### WHAT IS BEING ASKED
Filter the data below for the string "middle" and copy each matching line.

### GIVEN INFORMATION
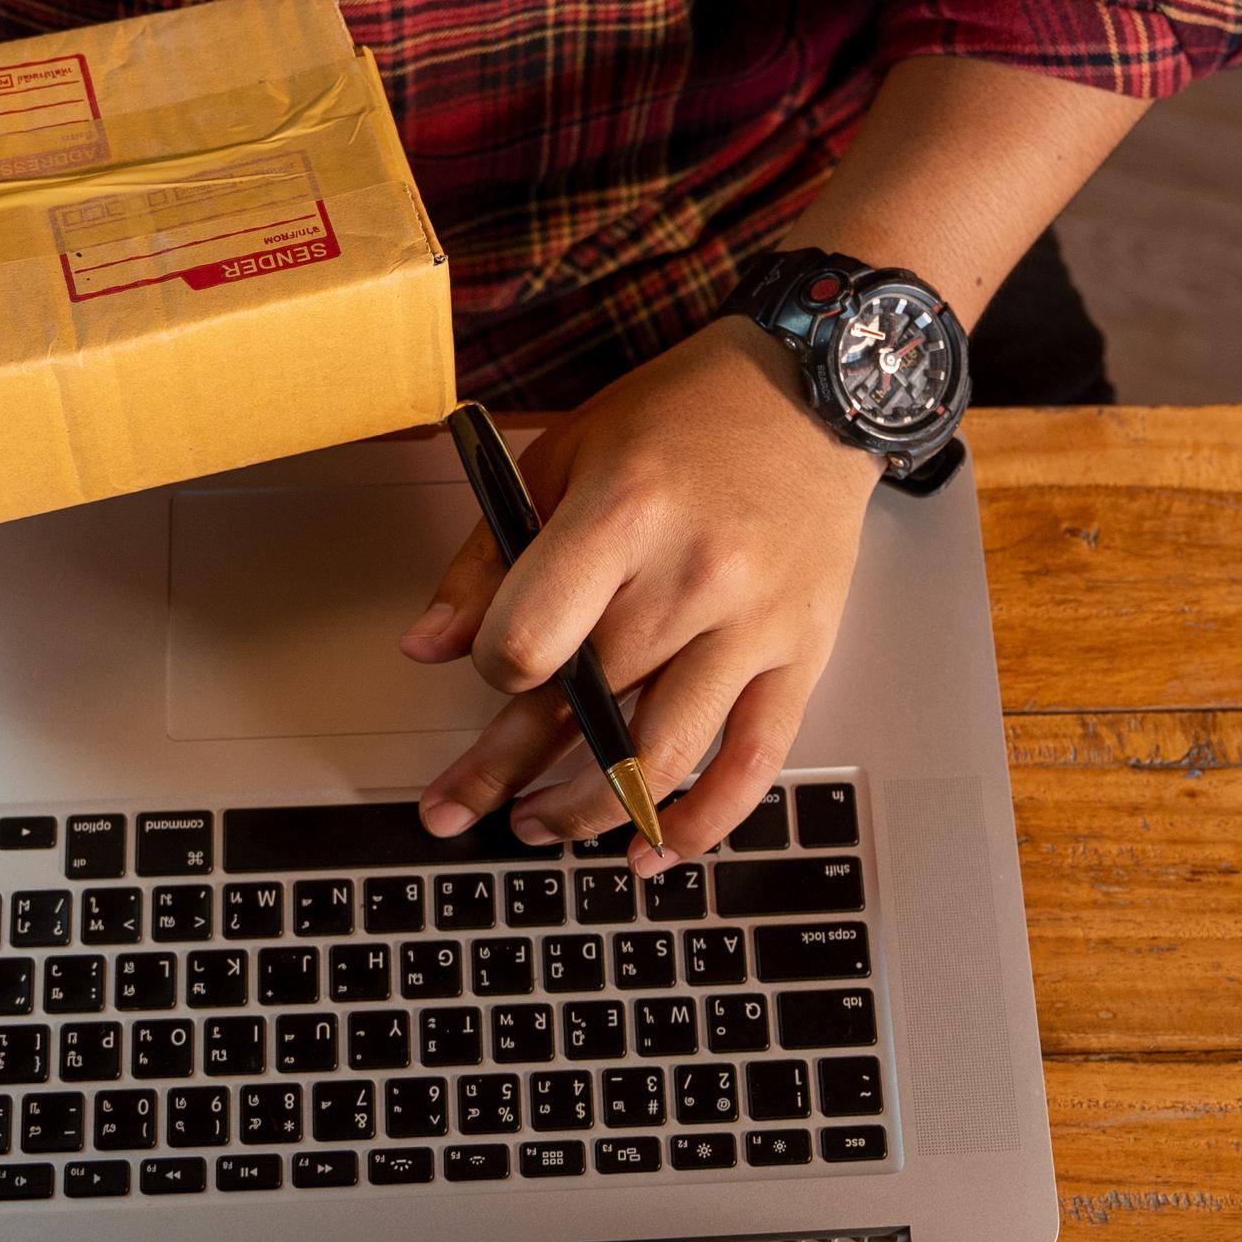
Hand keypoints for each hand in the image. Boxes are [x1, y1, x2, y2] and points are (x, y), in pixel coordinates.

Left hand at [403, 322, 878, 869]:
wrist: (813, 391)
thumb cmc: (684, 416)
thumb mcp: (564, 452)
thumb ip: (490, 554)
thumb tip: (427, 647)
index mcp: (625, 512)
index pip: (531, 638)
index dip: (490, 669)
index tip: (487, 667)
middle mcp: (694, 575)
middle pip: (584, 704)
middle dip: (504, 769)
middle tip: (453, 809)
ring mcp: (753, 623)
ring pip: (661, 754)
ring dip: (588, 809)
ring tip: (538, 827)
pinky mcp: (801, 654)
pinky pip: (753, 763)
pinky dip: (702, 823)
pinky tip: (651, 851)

### EXERCISE RESULT
middle mcp: (694, 575)
middle pip: (584, 704)
middle dip: (504, 769)
middle tip: (453, 809)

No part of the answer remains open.